Ele acordou mais cedo que o de costume. Sentou-se de forma preguiçosa à janela, observando a chuva que caia igualmente preguiçosa lá fora, lavando as paredes do prédio, fazendo poças na calçada onde algumas crianças começavam a brincar.
Pêlos do seu braço arrepiados no compasso do seu coração e do café que fumegava em suas mãos, boca e garganta. É que ele pensava nela.
"Por favor, não me faça tão feliz", aqueles olhos eloquentes, aquelas bocas sem espaço para despedidas. Ele pensava. "Por favor, não me faça tão feliz".
Caminhou descalço para o quarto, os pés gelados sobre o assoalho. Aquele barulho gris ao seu redor, aquela chuva, aquela manhã emocionada. Aquela tempestade que abraçava o seu apartamento com algo de dor, algo de violência, algo adequado.
Algo.
Sentou sobre a cama, aquele misto de ansiedade e frio na barriga, como quem espera por um primeiro beijo. Abriu a caixa de fotografias com delicadeza. Memórias que já não se costuravam com tanta força. Ele já não sabia a cadência correta daqueles eventos, a cronologia, o que vinha antes, o que vinha depois. Cabelos mais curtos e mais compridos. Roupas, modas, cidades. Risos, beijos, restaurantes. Animais e monumentos. Ele e ela. Aquele passado breve. Aquele tempo sem fim.
Aquele tempo sem volta.
"Por favor, por favor, não me faça tão feliz".

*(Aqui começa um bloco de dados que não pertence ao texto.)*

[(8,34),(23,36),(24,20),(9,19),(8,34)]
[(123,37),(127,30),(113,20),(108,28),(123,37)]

Remexia as fotos entre os dedos, como cartas de baralho. Sorria. Espalhava-as sobre a cama desfeita como tarô. Aquele vento, aquela maresia, aquelas flores, de repente o quarto ganhava sensações salinas e de floresta, de calor e de frio. É que ele pensava nela.

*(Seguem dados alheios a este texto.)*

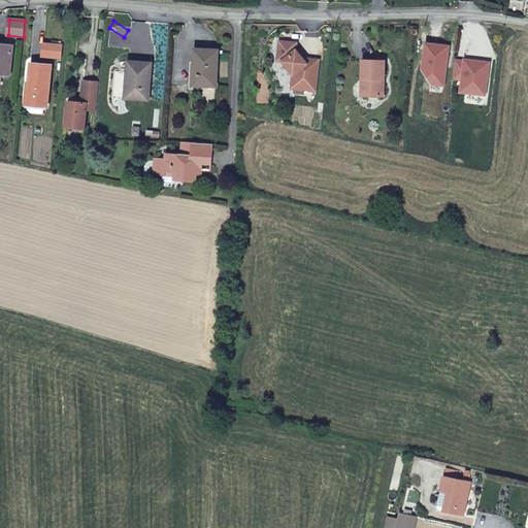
[(319,60),(307,58),(304,60),(296,50),(297,42),(279,40),(277,59),(282,60),(293,72),(291,88),(315,91),(319,60)]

Quando ele pensava nela. Como pensava.
Gotas tímidas despencavam dos cantos de olhos e janelas. Uma a uma, compondo manchas pequeninas, algo de pintura abstrata. Caindo, em sequência, um bombardeio melancólico de quem viaja ao passado. Ao passado bom. Tocava com as pontas dos dedos o seu corpo, aquela saudade, aquele vazio, aquela ausência, aquela distância, aquela escolha.
Já não se lembrava ao certo como tudo aquilo havia começado ou os eventos que culminaram no fim. Lembrava do meio. Da essência, do melhor. Da antecipação. Havia um cheiro, um sabor, um gosto de suor e saliva que ele ainda conseguia resgatar em algum canto não esquecido de sua língua. Conseguia sentir a sua pele, seus contornos, suas reentrâncias, ela estava ali, naquele emaranhado de lençóis solitários. Ela ainda estava ali, em algum canto.
Estaria sempre.
Recolheu as fotos, os ingressos de cinema, os cartões amassados, aqueles fragmentos de lembranças, aquela história contada como um caleidoscópio de vinho e veneno. Depositou tudo na caixa, como quem arruma um brinquedo. E guardou-a de volta no armário, entre agasalhos e sapatos, onde ela sempre ficava. O vento gelado que costurava uma trajetória entre a rua e o seu rosto o fez buscar um casaco para aquecer o seu corpo.
"Porque eu não saberia como viver sem você".
E seguiu para o começo de mais um dia, fechando a porta atrás de si de olhos fechados.
Um suspiro, uma prece, um sorriso.
E se fez acreditar, como sempre fazia, que tudo aquilo havia sido apenas um sonho.